When it comes to working with male and female clients, advisors usually hear more about working with the latter and rightfully.
Numerous reasons explains why the mainstream financial media and the financial services industry itself are placing added emphasis on advisors better engaging female clients. There's the obvious of women overlooked for far too long in the advisory business, but there's more to the story.
While there's still plenty of progress to be made on the equal pay front, women are making more money today. Additionally, women, on average, live longer than men, so there's obvious void to fill for financial advisors with female clients.
However, and not to turn this into the battle of the sexes – it's not – men need help from advisors, too. Lots of it. That's a primary takeaway from a recent paper by researchers at the Massachusetts Institute of Technology (MIT) entitled “When Do Investors Freak Out?: Machine Learning Predictions of Panic Selling?”
Male Clients Feel Certain Burdens
The MIT researchers analyzed a novel dataset of 653,455 individual brokerage accounts belonging to 298,556 households and how those investors behave in the face of dramatic drawdowns.
While the accounts observed are likely discretionary accounts, not portfolios overseen by advisors, there are still lessons in the research for advisors. Namely, male clients in specific sets of circumstances are most likely to engage in panic selling – the absolute worst thing to do when market swoon. Panic selling is basically another way of saying “selling low.”

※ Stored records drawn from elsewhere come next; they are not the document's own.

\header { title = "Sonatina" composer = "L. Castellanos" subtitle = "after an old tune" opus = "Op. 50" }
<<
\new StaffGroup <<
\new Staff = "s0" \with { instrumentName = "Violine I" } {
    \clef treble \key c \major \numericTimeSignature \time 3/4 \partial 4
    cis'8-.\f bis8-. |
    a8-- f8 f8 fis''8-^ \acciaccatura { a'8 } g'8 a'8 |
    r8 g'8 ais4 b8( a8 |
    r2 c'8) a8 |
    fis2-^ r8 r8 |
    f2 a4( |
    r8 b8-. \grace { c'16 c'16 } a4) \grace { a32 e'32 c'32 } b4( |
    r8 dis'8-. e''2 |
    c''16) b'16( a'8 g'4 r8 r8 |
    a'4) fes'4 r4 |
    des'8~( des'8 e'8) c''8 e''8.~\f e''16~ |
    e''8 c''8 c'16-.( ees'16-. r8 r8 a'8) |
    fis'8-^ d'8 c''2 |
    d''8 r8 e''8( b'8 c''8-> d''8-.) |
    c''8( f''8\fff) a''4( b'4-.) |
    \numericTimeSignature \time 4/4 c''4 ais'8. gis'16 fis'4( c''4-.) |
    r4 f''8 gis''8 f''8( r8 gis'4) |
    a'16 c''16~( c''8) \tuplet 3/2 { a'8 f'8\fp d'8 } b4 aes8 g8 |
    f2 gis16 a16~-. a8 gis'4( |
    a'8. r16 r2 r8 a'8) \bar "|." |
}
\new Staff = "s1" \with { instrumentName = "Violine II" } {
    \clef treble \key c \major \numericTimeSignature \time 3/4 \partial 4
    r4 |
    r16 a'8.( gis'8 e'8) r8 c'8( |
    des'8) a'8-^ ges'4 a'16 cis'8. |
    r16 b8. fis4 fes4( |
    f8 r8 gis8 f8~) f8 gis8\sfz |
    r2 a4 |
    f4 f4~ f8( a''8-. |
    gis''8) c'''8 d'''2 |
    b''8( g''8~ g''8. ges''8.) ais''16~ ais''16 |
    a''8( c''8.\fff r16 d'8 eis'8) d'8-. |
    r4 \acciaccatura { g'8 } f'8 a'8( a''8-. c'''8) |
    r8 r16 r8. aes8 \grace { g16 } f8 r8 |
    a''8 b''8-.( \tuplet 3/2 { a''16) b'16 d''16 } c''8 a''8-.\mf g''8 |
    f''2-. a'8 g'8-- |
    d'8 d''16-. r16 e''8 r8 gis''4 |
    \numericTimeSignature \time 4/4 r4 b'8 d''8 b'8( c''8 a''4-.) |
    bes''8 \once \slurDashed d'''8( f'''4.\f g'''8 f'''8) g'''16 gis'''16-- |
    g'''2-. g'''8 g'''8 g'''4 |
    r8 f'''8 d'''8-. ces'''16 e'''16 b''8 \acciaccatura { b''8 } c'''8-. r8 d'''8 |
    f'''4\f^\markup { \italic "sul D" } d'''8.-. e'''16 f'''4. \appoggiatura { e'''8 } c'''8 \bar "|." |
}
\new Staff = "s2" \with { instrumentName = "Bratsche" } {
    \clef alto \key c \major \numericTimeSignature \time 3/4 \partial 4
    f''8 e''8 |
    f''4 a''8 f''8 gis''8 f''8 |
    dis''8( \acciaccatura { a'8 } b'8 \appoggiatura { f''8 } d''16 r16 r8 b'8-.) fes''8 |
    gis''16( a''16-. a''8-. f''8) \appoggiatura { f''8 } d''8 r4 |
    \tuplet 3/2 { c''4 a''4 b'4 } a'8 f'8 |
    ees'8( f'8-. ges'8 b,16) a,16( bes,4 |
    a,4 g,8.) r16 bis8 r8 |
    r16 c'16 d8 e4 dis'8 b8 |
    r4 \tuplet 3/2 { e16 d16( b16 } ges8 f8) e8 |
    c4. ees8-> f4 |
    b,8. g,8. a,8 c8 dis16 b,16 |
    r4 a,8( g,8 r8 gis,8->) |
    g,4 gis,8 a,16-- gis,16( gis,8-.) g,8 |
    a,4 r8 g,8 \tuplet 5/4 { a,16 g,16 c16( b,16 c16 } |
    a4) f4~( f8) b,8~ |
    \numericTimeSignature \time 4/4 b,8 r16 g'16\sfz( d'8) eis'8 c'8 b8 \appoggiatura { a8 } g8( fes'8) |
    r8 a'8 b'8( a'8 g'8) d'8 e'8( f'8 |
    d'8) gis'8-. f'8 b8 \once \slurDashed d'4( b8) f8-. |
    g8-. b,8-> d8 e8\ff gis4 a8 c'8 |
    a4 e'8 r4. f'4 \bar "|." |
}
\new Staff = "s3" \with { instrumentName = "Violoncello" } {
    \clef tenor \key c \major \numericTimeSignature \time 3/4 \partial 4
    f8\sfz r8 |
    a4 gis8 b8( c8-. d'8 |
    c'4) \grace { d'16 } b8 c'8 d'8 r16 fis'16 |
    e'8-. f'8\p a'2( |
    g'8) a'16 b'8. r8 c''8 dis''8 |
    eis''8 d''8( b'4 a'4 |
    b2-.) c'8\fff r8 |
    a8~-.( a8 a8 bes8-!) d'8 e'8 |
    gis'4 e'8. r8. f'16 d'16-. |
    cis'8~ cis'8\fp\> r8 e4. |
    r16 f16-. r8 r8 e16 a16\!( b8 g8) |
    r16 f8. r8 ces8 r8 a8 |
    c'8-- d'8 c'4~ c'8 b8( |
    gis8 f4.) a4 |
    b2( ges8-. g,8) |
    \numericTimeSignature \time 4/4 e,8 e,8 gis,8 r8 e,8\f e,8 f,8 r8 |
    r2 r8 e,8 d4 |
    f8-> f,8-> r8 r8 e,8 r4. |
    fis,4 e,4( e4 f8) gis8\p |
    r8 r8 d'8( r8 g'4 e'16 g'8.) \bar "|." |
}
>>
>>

“We find that a disproportionate number of households make panic sales when there are sharp market downturns, a phenomenon we call ‘freaking out’. We show that panic selling and freak outs are predictable and fundamentally different from other well-known behavioral patterns such as over-trading or the disposition effect,” according to the MIT paper.
Not surprisingly, the notorious male ego comes into play as do other circumstances.

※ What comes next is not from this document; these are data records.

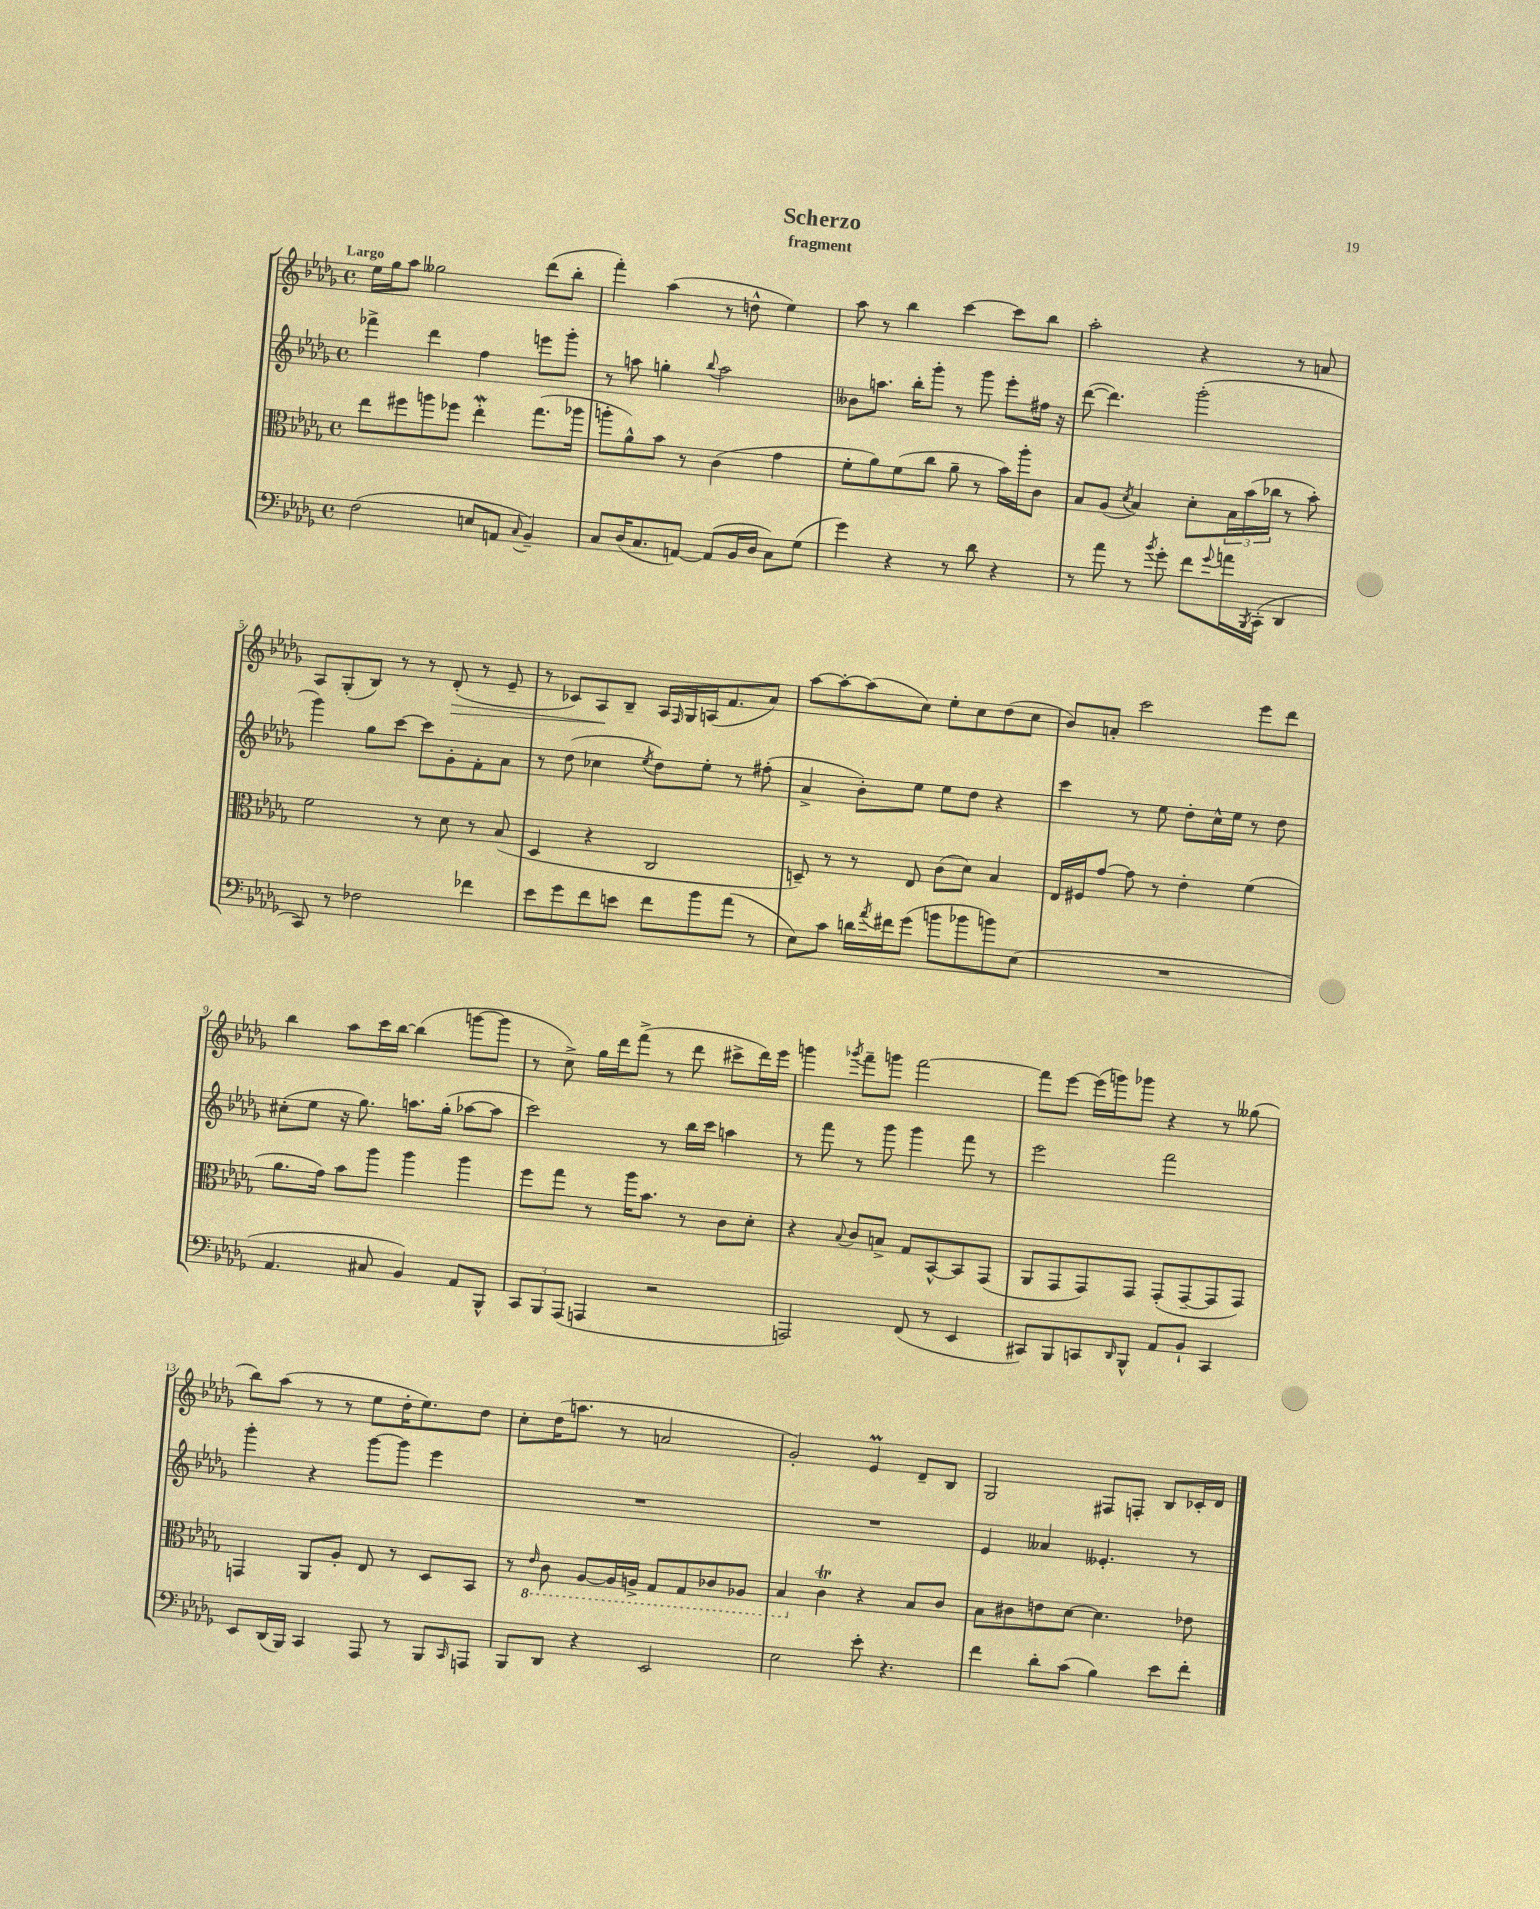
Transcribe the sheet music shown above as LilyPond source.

\header { title = "Scherzo" subtitle = "fragment" }
<<
\new StaffGroup <<
\new Staff = "s0" {
    \clef treble \key des \major \defaultTimeSignature \time 4/4 \tempo "Largo"
    ees''16 ges''16 aes''8 geses''2 des'''8( bes''8-. |
    f'''4-.) aes''4( r8 d''8-^ ees''4) |
    aes''8 r8 bes''4 c'''4~ c'''8 bes''8 |
    aes''2-. r4 r8 a'8 |
    aes8 ges8-.( bes8) r8 r8 des'8-.\>( r8 ees'8-- |
    r8 ces'8) aes8\! bes8-- aes16 \grace { f16 } ges16 a16( f'8. aes'8) |
    aes''8~ aes''8~-. aes''8( c''8) ees''8-. c''8 des''8( c''8 |
    bes'8) a'8-. c'''2 ees'''8 des'''8 |
    bes''4 aes''8 c'''16 bes''16~ bes''4( g'''8~ g'''8 |
    r8 c''8->) ges''16 des'''16 f'''8->( r8 des'''8 cis'''8-> des'''16) ees'''16 |
    g'''4 \acciaccatura { ges'''8 } f'''8-- g'''8 f'''2~ |
    f'''8 ees'''8~ ees'''16( g'''16) ges'''8 r4 r8 geses''8( |
    bes''8) aes''8( r8 r8 ees''8 des''16-. ees''8.) des''8 |
    c''8-. des''16( a''8. r8 a'2 |
    ges'2-.) ees'4\prall des'8-- bes8 |
    ges2 fis8 f8-. bes8 ces'16-. des'16 \bar "|." |
}
\new Staff = "s1" {
    \clef treble \key des \major \defaultTimeSignature \time 4/4
    fes'''4-> des'''4 f''4 e'''8 ges'''8-. |
    r8 a''8 g''4-. \appoggiatura { bes''8 } a''2 |
    beses'8 a''8. bes''16-. ges'''8-. r8 ges'''8 ees'''8-. fis''16 r16 |
    des'''8~( des'''4.) ges'''2-.( |
    ges'''4) ges''8 c'''8~ c'''8 ges'8-. f'8-. aes'8 |
    r8 des''8( ces''4 \acciaccatura { ees''8 } des''8) ees''8-. r8 fis''8-.( |
    aes'4-> bes'8-.) ees''8 ees''8 des''8 r4 |
    c'''4 r8 ees''8 des''8-. c''16-^ ees''16 r8 des''8 |
    cis''8-.( ees''8 r16 ges''8.) a''8. ges''16-.( aes''8~ aes''8 |
    c'''2) r8 bes''16 c'''16 a''4 |
    r8 f'''8 r8 ges'''8 ges'''4 f'''8 r8 |
    ees'''2 f'''2 |
    ges'''4-. r4 ges'''8~ ges'''8 ees'''4 |
    R1 |
    R1 |
    ees'4 aeses'4 eeses'4.-. r8 \bar "|." |
}
\new Staff = "s2" {
    \clef alto \key des \major \defaultTimeSignature \time 4/4
    ees''8 fis''8 a''8 fes''8 ees''4-.\mordent ges''8.( aes''16 |
    a''8-. aes'8-^) bes'8 r8 c'4( ges'4 |
    f'8-. aes'8) f'8( c''8 aes'8-- r8 bes'16) aes''16-. c'8 |
    bes8 aes8( \acciaccatura { des'8 } bes4) des'8-. \tuplet 3/2 { bes16 bes'16( ces''16 } r8 bes'8-.) |
    f'2 r8 des'8 r8 bes8( |
    des4 r4 c2 |
    d8--) r8 r8 ees8 c'8( des'8) bes4 |
    ees16 fis16 ges'8~ ges'8 r8 ees'4-. f'4( |
    aes'8. ges'16) bes'8 aes''8 aes''4 aes''4 |
    f''8 ges''8 r8 aes''16 bes'8. r8 c'8 des'8-. |
    r4 \appoggiatura { bes8 } c'8 b8-> ges8 bes,8~-^ bes,8 ges,8( |
    aes,8 ges,8 ges,8) ges,8 ges,8-.( ges,8~-- ges,8 ges,8) |
    g,4 aes,8 aes8-. ees8 r8 des8 bes,8 |
    r8 \ottava #-1 \grace { ees16 } c8 aes,8~ aes,16 a,16-> ges,8 ges,8 ces8 aes,8 |
    bes,4 \ottava #0 c'4\trill r4 bes8 c'8 |
    bes8 cis'8 e'8 des'8~ des'4. ees'8 \bar "|." |
}
\new Staff = "s3" {
    \clef bass \key des \major \defaultTimeSignature \time 4/4
    f2( e8 a,8 \appoggiatura { c8 } bes,4--) |
    c8 des16( c8. a,8~) a,8( bes,16 des16 c8) ges8( |
    ges'4) r4 r8 des'8 r4 |
    r8 aes'8 r8 \acciaccatura { bes'8 } ges'8-. f'8 \appoggiatura { ges'8 } a'16 \acciaccatura { bes,,8 } c,16-.( des,4 |
    c,8) r8 fes2 fes'4 |
    ees'8 ges'8 f'8 e'8 f'8 bes'8 aes'8( r8 |
    ees8) c'8 d'16 \acciaccatura { aes'8 } fis'16 ges'8( b'8 bes'8 b'8) ees8( |
    R1 |
    aes,4. cis8 bes,4) aes,8 bes,,8-^ |
    \tuplet 3/2 { c,8 bes,,8 aes,,8( } a,,4 r2 |
    a,,2) f,8( r8 ees,4 |
    cis,8) bes,,8 c,8 \grace { des,16 } bes,,8-^ aes,8 bes,8-! c,4 |
    ees,8 des,16( bes,,16) c,4 aes,,8 r8 bes,,8 \grace { c,16 } a,,8 |
    bes,,8 des,8 r4 ees,2 |
    ees2 ees'8-. r4. |
    f'4 des'8-. c'8( bes4) ees'8 f'8-. \bar "|." |
}
>>
>>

“Investors who are male, or above the age of 45, or married, or have more dependents, or who self-identify as having excellent investment experience or knowledge tend to freak out with greater frequency,” note the MIT researchers.

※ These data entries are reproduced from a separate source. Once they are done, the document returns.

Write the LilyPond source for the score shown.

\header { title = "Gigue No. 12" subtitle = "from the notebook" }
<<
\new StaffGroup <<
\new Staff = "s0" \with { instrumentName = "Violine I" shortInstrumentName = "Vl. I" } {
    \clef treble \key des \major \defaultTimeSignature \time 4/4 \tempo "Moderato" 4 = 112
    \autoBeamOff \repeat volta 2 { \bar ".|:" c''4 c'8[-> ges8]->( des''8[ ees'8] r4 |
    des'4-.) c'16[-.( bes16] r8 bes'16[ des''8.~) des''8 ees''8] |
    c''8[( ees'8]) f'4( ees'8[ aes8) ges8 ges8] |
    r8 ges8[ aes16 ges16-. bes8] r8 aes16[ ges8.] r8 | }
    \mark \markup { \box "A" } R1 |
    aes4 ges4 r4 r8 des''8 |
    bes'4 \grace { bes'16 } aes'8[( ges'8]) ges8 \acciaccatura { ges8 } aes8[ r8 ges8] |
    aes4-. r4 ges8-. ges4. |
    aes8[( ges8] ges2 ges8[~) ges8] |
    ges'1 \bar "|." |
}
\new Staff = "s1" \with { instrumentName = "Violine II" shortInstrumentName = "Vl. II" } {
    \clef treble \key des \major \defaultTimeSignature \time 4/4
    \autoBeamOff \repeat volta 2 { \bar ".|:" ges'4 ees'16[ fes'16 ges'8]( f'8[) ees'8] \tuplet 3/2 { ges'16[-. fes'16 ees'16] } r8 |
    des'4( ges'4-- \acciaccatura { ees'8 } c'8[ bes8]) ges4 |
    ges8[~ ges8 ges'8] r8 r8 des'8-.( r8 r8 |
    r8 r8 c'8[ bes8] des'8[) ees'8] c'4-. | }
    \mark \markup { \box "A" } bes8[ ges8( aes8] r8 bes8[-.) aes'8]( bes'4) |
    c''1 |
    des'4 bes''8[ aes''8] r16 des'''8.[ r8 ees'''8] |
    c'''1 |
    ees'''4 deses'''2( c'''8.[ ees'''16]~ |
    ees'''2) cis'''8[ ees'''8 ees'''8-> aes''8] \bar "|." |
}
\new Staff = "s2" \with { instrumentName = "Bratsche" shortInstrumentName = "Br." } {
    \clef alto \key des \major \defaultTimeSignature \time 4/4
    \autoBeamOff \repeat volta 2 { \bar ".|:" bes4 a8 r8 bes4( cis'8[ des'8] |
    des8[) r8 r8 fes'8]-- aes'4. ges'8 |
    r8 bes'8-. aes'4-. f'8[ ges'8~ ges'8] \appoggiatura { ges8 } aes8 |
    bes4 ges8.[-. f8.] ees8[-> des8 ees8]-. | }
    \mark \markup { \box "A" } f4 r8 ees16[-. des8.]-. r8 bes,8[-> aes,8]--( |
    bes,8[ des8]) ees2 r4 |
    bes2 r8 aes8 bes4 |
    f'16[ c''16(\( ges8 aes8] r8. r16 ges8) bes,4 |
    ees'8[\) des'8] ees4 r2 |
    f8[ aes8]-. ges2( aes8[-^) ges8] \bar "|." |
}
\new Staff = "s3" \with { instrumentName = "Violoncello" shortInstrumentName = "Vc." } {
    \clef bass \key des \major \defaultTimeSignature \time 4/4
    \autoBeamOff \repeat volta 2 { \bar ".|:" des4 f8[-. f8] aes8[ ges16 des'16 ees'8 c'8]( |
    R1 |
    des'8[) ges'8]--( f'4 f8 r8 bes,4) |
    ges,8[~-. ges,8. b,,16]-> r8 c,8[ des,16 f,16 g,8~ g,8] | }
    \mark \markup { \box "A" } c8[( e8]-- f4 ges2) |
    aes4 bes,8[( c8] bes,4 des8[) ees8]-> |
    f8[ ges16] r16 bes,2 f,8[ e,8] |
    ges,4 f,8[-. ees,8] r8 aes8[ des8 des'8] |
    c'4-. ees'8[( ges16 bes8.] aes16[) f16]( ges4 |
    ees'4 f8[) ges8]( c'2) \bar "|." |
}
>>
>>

That jibes with scores of other academic research confirming that women are better investors than men with a large part of that explained by women being more risk-averse than their male counterparts.
Worse yet, the MIT research indicates that men are slightly more likely than women to go into full liquidation mode when markets tumble, meaning they aren't adequately positioned for the inevitable rebound – behavior that likely begets buying high.
Opportunity for Advisors
Again, the MIT research likely pertains to how investors treat accounts that aren't under the purview of an advisors, but as advisors know, many clients may have “adventurous” accounts where they could be taking on excessive risk with real capital.
There's value add opportunity here for advisors, particularly if they present the offer not in terms of an effort to gain more assets or specific buy and sell recommendations, but rather in terms of “how can we avoid panic selling and preserve more your hard-earned capital?”
Engage male clients about their home lives and professional situations to better understand why impulses that beget panic selling may be at play. It may feel like a therapy session, but advisors will glean important insight into client behavior while male clients, hopefully, will put ego aside, see the value in financial and learn that every market decline isn't a reason to hit the “sell” button.